The other area that i would recommend to look at is the purpose built block of flat guides. There’s some commentary in there about what you can accept as a…fire door. They’re introducing a revised guide soon, it’s waiting for final agreement, there’s a couple of arguments around some of the content in it, but that will still give clear advice on the existing doors.

ALAN OLIVER If I could just comment on the last couple of points. The first thing is you should already have a system in place for risk assessing your buildings. And as it says in the Fire Safety England Act, this shouldn't be any more onerous than what your fire risk assessors are already telling you to do in terms of the fire risk in the building. The second thing is that there's a massive difference between the condition of doors in a 2 storey building as opposed to a 24 storey building and you need to be taking into account things like the evacuation strategy. So the whole idea of type 2 inspection is that it does allow you to be pragmatic and it allows fire risk assessors and the owners of the building to basically do their job and take these things into account.

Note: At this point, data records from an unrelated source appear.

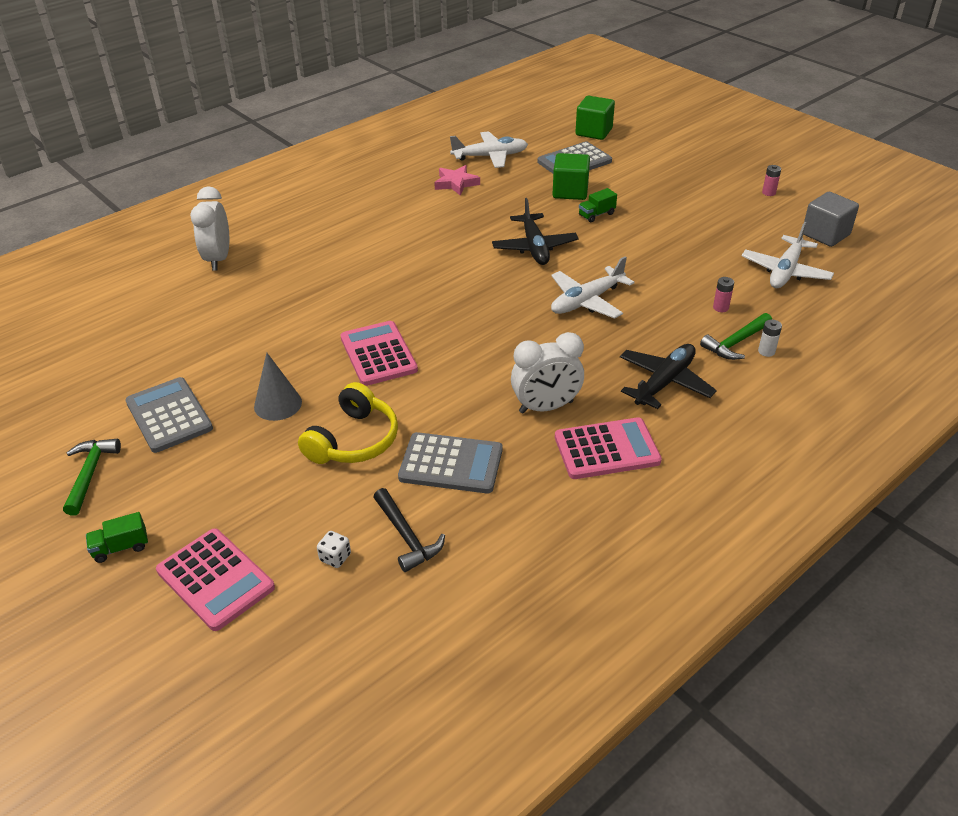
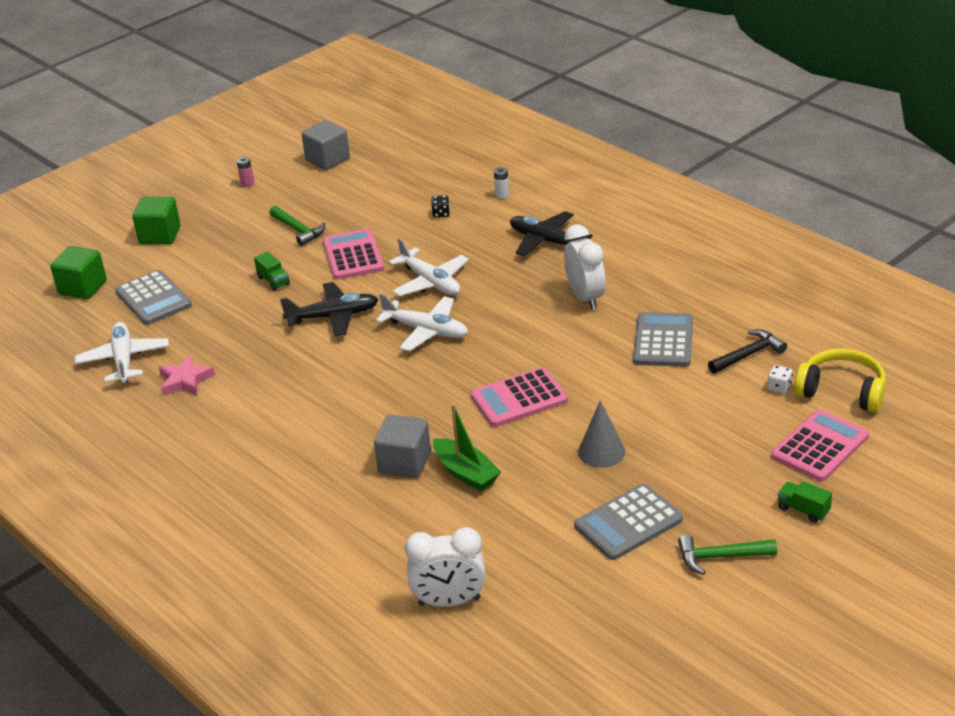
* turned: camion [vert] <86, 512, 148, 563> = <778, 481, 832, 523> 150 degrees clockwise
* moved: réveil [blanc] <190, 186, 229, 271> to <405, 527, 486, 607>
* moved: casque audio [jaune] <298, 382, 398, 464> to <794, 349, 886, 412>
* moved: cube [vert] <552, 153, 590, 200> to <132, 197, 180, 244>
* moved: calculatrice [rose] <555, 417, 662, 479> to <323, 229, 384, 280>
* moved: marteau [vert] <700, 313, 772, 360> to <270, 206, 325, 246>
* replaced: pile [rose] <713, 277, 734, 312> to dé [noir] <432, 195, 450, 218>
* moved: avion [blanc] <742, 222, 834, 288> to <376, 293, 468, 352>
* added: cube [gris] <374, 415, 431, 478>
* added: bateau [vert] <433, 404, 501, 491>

KALOYAN MARKOV I'm just trying to explain it's a little bit more complex at the moment saying you need to take into consideration the level of risk. Yes, I can do, but I wouldn't be able to check all the doors. I’m talking generally. So we've got all the landlords, they’ve got a big number of doors. Obviously they would generally speaking rely on FRA, but FRA wouldn't cover most of the doors because they they wouldn’t get access to the flat front doors etc. It’s clear what we need to do, but give the different generation of doors we need to know when we try to do this guidance, to establish a process that will be clear for everyone. That’s my point, for everyone to be clear from this guidance how to proceed with they type 2 checks to be able to rely on the outcome of this check, wherever the door is.

GEORGE One last thing I was thinking of whilst Kaloyan was going through that, the knowledge that we’ve got in this group and we’re probably gonna have from a bigger group, is going to be immense and nobody’s got all the answers. What we might do is set up a place where when someone has a question you can post something up and maybe ask other members of the team to see if they have a suggestion, that would be a valuable thing. Probably a WhatsApp group where people can just publish up a photograph and say, you know what about this, any suggestions on that. We can use that to make it live.